━━ Document text ━━

It's easy to view perfect games as flukes, but this one felt different. Halladay, after all, is the game's preeminent pitcher, and his achievement capped a week of terrific pitching performances around the majors that seemed to be building toward a historic moment. A night before his masterpiece, the Giants' Matt Cain one-hit the Diamondbacks. From May 25 to 27 the Mets held the Phillies scoreless in three straight games. And with eight shutout innings against Arizona on May 26, Colorado's Ubaldo Jimenez—who also has a no-hitter this year, on April 17—pushed his ERA down to 0.88.

The string of standout pitching performances fits a larger trend: Scoring is down in both leagues compared with 2009—dramatically so in the AL, where it's dropped by more than half a run, from 9.64 runs per game last season to 9.04 through Sunday. (In the NL total runs per game has dipped from 8.86 to 8.84.)

This marks the third straight season in which American League offensive stats have swung wildly, with 2007 and '09 being hitters' years and 2008 and '10 dominated by pitching. The ups and downs defy the easy explanations that a steady decline in scoring might suggest, such as the impact of baseball's increased testing for performance-enhancing drugs or many clubs' recent emphasis on improving team defense.

But over the long term there are trends that help explain the decreased offense. The major league per-team strikeout rate continues to reach new heights every year—it's risen from 6.8 in 2008 to 7.0 in '09 to 7.1. That lack of contact is dragging on batting averages, which are at their lowest levels in years and taking on-base percentages down with them. Through Sunday the AL was hitting .258, which would be its lowest mark in a full season since 1981. The NL was at .256, its lowest since '92. In the NL the ground ball rate has ticked up a bit.

━━━

What this exercise asks
a – Translate this sentence from the baseball pitching article into Spanish: "A night before his masterpiece, the Giants' Matt Cain one-hit the Diamondbacks."
b – Carry on the baseball pitching article above, picking up right after its final sentence.

━━ Data records ━━

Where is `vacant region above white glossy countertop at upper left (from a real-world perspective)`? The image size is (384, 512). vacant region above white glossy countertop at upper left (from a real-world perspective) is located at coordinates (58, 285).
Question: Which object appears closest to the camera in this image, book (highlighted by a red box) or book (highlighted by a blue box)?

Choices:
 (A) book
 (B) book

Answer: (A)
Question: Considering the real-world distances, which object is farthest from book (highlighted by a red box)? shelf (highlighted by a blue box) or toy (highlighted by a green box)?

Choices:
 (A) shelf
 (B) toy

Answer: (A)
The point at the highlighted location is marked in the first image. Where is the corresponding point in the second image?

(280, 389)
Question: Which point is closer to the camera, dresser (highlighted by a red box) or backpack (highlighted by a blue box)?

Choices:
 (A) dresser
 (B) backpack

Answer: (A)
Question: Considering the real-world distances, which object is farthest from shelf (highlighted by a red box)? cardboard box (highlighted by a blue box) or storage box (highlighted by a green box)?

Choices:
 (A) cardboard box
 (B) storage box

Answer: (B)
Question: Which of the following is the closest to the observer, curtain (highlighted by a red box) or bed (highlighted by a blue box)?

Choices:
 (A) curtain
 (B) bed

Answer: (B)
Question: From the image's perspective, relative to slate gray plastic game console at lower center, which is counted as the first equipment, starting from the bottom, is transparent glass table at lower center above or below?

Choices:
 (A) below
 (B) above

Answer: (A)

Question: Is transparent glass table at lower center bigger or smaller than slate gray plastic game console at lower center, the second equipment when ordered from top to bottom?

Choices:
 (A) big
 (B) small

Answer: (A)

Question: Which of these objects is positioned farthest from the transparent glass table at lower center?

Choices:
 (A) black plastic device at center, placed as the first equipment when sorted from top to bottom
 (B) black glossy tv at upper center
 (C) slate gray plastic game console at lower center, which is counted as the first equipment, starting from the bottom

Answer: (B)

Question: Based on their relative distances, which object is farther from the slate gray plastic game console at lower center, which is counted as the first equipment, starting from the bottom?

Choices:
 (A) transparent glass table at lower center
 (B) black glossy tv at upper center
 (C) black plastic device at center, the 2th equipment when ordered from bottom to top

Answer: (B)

━━━

Responses
a – Una noche antes de su obra maestra, Matt Cain, de los Giants, permitió un solo hit a los Diamondbacks.

b –
That's not just the Halladay Effect. (He's new to the NL this year after 12 seasons in Toronto.) It reflects a surge in young pitching talent in the league, with hurlers such as Jimenez, Florida's Josh Johnson and the Mets' Mike Pelfrey becoming dominant starters. In the AL pitchers such as the Yankees' Philip Hughes, the White Sox' John Danks and the entire Rays rotation are making life difficult for hitters. For the first time in a while, the balance of talent across the majors is shifting toward the mound.

On Sunday morning Halladay was back at Sun Life Stadium, plowing through his legendary workout routine as if nothing special had happened the evening before. "Journey's always better than the destination," he said.

"It's unreal how he just goes about his business," Johnson said after he lost to Halladay despite allowing only a single unearned run in seven innings of work. "No messing around, no joking around. He's there for one reason ... which is very impressive to watch." So far this season the same can be said for pitching in general.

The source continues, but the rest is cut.